Answer these questions from the forum thread on the OpenWrt DHCP check:
1. Which function's test is skipped by setting the config option?
2. What does the workaround spare the user from editing?
3. Which test is named as likely failing unexpectedly?

▶ _SUPPLIED TEXT_:
--

Well, this will probably "mask" the problem by skipping the dhcp_check() test (making it another workaround), but shouldn't dhcp_check() return successfully instead of failing?

So the question is not how to ship around this issue but why does it happen at all, isn't it?

Okay, I can confirm that setting this option ships around the problem by skipping the check in question.

Don't get me wrong: This is definitely the best workaround until now, because one does not have to edit init files, but only set a config option!

But the question is: Should this work without the option (so that we have another problem to be solved) or is the problem that this option should be enabled by default?

The point is that imo, a fresh OpenWrt installation should simply work … so however, this needs to be tracked down!

1 Like

I would say "yes" to that -- that the underlying problem is likely that the test of interface "carrier" is failing unexpectedly.

Whether it's worth trying to resolve (and get the patches into master and 19.x), or just documenting the workaround is another question.

Because that check is:

  • redundant;
  • has negative effect on fault tolerance;
  • should not be enabled by default.

Well, for a router that is advertised as being delivered with OpenWrt preinstalled, I would say one should fix it so that one would not have to say "OpenWrt preinstalled, but with a recent version, you have to do some workaround to get it to work" :wink:

--

▶ _DATA_:
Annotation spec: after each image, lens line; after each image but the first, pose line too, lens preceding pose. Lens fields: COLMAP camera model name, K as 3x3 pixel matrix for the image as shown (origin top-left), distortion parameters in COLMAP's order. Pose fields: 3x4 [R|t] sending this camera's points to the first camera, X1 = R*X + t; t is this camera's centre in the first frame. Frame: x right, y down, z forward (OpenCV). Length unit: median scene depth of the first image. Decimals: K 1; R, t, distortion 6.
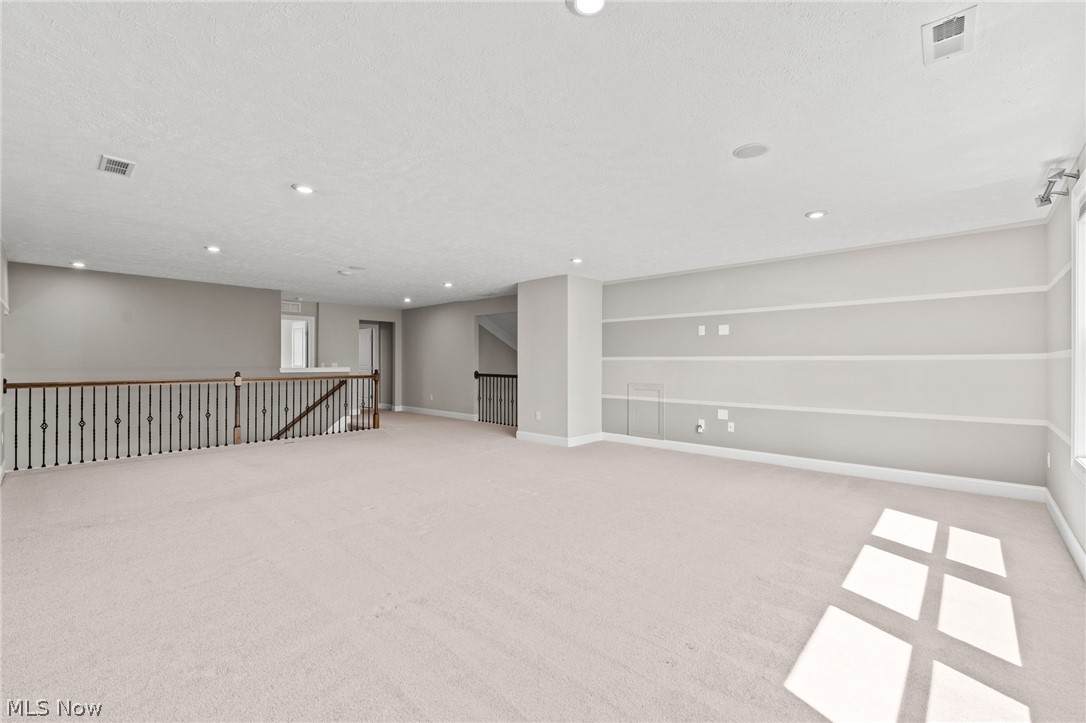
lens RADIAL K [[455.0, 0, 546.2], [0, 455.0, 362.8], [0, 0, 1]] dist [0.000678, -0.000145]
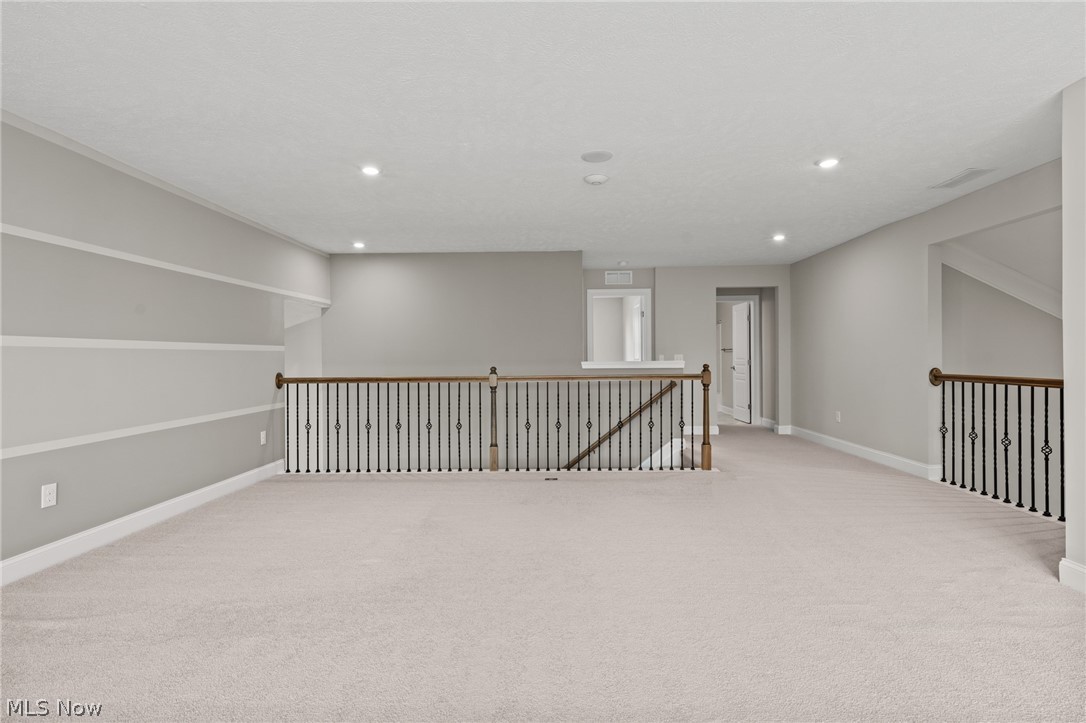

--

▶ _EXERCISE ANSWER_:
1. dhcp_check()
2. Init files
3. The test of interface "carrier"